*** Opening Excerpted data ***

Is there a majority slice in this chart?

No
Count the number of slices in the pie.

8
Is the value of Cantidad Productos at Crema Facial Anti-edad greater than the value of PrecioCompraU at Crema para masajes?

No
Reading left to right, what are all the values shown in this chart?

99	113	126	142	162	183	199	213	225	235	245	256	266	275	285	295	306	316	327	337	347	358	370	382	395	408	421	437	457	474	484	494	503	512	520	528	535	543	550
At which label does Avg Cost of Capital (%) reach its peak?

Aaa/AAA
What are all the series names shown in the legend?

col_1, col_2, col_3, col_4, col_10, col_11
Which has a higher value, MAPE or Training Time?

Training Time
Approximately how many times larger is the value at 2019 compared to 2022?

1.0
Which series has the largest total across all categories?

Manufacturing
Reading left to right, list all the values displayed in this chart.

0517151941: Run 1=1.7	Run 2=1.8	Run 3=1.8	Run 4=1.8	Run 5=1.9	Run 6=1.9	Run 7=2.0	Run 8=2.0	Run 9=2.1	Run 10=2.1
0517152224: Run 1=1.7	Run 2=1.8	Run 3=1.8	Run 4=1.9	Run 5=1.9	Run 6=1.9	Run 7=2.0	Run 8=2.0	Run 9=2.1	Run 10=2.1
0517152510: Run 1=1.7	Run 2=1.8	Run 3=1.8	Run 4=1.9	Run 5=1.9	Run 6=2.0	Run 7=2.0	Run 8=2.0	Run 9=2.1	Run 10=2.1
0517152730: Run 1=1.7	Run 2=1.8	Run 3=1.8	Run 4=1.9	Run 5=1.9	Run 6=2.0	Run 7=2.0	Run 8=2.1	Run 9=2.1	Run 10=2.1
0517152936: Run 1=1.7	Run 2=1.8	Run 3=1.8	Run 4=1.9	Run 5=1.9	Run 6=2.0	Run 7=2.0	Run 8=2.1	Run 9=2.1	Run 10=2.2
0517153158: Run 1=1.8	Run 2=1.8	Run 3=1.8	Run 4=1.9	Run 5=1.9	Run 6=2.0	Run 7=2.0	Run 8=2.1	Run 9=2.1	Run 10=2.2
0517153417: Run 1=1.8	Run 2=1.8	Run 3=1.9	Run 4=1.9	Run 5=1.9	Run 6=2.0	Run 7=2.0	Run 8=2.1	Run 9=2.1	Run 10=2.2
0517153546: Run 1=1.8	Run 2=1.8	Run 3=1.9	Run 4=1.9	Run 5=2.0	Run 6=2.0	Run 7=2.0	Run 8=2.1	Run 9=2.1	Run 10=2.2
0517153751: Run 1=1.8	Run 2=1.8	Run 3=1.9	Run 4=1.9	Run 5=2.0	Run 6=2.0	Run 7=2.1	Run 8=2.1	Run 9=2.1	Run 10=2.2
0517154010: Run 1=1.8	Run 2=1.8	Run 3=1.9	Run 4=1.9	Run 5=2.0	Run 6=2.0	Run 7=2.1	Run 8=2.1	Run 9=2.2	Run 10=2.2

*** Closing Excerpted data ***

## What the task requires
Return every one of the rows above unchanged, character for character.

## Response
Is there a majority slice in this chart?

No
Count the number of slices in the pie.

8
Is the value of Cantidad Productos at Crema Facial Anti-edad greater than the value of PrecioCompraU at Crema para masajes?

No
Reading left to right, what are all the values shown in this chart?

99	113	126	142	162	183	199	213	225	235	245	256	266	275	285	295	306	316	327	337	347	358	370	382	395	408	421	437	457	474	484	494	503	512	520	528	535	543	550
At which label does Avg Cost of Capital (%) reach its peak?

Aaa/AAA
What are all the series names shown in the legend?

col_1, col_2, col_3, col_4, col_10, col_11
Which has a higher value, MAPE or Training Time?

Training Time
Approximately how many times larger is the value at 2019 compared to 2022?

1.0
Which series has the largest total across all categories?

Manufacturing
Reading left to right, list all the values displayed in this chart.

0517151941: Run 1=1.7	Run 2=1.8	Run 3=1.8	Run 4=1.8	Run 5=1.9	Run 6=1.9	Run 7=2.0	Run 8=2.0	Run 9=2.1	Run 10=2.1
0517152224: Run 1=1.7	Run 2=1.8	Run 3=1.8	Run 4=1.9	Run 5=1.9	Run 6=1.9	Run 7=2.0	Run 8=2.0	Run 9=2.1	Run 10=2.1
0517152510: Run 1=1.7	Run 2=1.8	Run 3=1.8	Run 4=1.9	Run 5=1.9	Run 6=2.0	Run 7=2.0	Run 8=2.0	Run 9=2.1	Run 10=2.1
0517152730: Run 1=1.7	Run 2=1.8	Run 3=1.8	Run 4=1.9	Run 5=1.9	Run 6=2.0	Run 7=2.0	Run 8=2.1	Run 9=2.1	Run 10=2.1
0517152936: Run 1=1.7	Run 2=1.8	Run 3=1.8	Run 4=1.9	Run 5=1.9	Run 6=2.0	Run 7=2.0	Run 8=2.1	Run 9=2.1	Run 10=2.2
0517153158: Run 1=1.8	Run 2=1.8	Run 3=1.8	Run 4=1.9	Run 5=1.9	Run 6=2.0	Run 7=2.0	Run 8=2.1	Run 9=2.1	Run 10=2.2
0517153417: Run 1=1.8	Run 2=1.8	Run 3=1.9	Run 4=1.9	Run 5=1.9	Run 6=2.0	Run 7=2.0	Run 8=2.1	Run 9=2.1	Run 10=2.2
0517153546: Run 1=1.8	Run 2=1.8	Run 3=1.9	Run 4=1.9	Run 5=2.0	Run 6=2.0	Run 7=2.0	Run 8=2.1	Run 9=2.1	Run 10=2.2
0517153751: Run 1=1.8	Run 2=1.8	Run 3=1.9	Run 4=1.9	Run 5=2.0	Run 6=2.0	Run 7=2.1	Run 8=2.1	Run 9=2.1	Run 10=2.2
0517154010: Run 1=1.8	Run 2=1.8	Run 3=1.9	Run 4=1.9	Run 5=2.0	Run 6=2.0	Run 7=2.1	Run 8=2.1	Run 9=2.2	Run 10=2.2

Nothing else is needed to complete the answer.